> [TASK INSTRUCTIONS]: Whenever a line of the listing contains the string "ankle", return that line.

------ DATA ------

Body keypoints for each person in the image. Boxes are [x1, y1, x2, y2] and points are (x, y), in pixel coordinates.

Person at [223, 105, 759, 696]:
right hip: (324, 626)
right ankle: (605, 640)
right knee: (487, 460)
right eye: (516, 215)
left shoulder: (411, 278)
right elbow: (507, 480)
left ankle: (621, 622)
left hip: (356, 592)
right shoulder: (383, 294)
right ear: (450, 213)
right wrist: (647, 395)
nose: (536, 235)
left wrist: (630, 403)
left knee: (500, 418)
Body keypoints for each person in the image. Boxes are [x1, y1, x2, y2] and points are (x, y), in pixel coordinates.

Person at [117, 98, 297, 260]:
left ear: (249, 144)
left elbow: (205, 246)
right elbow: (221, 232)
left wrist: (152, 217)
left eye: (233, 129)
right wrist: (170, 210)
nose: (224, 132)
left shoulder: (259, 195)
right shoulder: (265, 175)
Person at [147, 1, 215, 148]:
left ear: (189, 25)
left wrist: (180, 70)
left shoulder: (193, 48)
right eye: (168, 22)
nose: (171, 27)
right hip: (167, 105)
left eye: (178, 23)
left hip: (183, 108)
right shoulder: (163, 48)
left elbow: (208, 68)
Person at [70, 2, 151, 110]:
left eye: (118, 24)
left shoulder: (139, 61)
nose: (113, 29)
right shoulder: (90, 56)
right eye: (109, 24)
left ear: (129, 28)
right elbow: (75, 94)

------
------ DATA ------

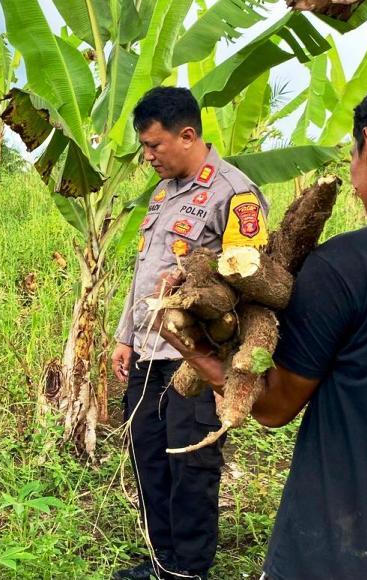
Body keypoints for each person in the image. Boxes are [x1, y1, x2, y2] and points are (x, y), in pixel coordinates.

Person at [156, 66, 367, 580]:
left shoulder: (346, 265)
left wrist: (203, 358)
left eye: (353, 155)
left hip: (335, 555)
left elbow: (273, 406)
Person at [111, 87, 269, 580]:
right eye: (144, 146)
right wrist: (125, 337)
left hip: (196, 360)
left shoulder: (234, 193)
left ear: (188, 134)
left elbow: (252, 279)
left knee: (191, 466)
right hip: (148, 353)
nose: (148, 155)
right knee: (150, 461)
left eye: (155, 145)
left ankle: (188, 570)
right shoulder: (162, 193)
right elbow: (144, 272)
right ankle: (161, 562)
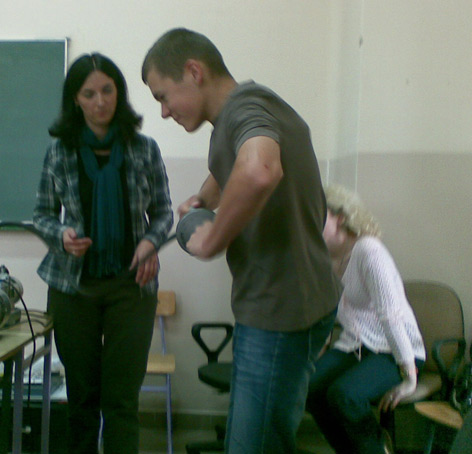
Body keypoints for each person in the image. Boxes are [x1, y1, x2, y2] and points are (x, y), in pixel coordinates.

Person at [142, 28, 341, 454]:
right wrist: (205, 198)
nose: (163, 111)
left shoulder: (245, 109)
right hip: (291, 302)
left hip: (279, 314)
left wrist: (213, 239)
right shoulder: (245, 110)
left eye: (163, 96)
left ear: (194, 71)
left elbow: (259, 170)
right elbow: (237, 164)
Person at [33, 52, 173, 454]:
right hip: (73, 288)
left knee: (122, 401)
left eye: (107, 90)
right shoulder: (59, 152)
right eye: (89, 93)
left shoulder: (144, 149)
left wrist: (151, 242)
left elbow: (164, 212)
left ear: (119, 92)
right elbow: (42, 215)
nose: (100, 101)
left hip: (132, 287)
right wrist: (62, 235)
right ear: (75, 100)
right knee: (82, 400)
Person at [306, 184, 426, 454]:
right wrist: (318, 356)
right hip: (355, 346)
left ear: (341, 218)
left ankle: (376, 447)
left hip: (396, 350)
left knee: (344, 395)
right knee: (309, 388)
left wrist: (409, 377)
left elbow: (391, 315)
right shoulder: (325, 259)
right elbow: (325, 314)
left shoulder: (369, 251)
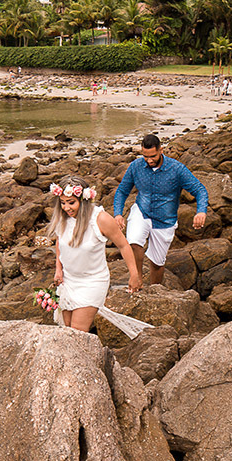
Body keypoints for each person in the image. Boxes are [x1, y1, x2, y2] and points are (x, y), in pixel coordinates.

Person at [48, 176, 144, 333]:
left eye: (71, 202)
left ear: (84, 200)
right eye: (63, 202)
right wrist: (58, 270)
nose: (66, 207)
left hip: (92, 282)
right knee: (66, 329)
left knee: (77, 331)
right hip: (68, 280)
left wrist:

------
------ DATA ------

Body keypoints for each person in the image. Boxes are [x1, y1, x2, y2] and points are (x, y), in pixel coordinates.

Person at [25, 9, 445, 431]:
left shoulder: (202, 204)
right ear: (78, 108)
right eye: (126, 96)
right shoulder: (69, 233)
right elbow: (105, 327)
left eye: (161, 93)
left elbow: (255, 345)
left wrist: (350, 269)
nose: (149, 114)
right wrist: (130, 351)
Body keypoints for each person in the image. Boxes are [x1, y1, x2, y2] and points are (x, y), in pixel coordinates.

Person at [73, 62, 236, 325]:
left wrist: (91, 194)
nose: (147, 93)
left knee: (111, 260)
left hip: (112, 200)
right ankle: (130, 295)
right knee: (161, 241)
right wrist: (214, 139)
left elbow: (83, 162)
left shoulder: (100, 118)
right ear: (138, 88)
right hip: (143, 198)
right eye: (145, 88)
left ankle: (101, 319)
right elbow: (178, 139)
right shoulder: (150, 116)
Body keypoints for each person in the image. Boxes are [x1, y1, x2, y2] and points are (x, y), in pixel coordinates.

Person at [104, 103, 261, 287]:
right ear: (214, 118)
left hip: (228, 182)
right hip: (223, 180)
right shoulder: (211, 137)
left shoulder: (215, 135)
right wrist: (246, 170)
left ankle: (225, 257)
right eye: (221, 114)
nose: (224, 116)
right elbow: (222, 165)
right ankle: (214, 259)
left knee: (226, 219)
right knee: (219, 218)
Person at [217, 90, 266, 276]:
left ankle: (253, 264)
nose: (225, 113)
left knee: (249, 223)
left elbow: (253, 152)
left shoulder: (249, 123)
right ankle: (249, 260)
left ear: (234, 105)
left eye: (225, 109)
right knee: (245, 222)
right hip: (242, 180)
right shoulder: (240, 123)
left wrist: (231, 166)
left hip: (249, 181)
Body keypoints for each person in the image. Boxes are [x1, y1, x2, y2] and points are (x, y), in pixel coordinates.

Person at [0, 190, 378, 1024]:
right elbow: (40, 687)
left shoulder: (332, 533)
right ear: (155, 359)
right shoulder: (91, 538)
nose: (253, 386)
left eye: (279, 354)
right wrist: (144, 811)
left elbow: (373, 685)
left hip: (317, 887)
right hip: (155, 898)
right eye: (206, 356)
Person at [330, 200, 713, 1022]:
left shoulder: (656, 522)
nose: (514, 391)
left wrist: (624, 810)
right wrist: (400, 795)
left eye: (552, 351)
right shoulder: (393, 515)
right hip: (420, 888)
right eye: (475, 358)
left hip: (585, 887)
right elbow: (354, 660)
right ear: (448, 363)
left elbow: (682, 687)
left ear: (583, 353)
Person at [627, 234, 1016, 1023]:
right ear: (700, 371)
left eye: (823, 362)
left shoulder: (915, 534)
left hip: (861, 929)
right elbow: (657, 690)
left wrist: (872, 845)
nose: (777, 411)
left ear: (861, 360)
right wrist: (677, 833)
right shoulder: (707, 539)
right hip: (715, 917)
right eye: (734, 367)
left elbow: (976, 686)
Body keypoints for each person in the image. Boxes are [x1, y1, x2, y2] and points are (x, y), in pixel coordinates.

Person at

------

> [OUTPUT OF THE EXERCISE]:
right ankle: (605, 640)
left ankle: (621, 622)
left ankle: (188, 570)
right ankle: (161, 562)
left ankle: (376, 447)
right ankle: (130, 295)
left ankle: (101, 319)
left ankle: (225, 257)
right ankle: (214, 259)
left ankle: (253, 264)
right ankle: (249, 260)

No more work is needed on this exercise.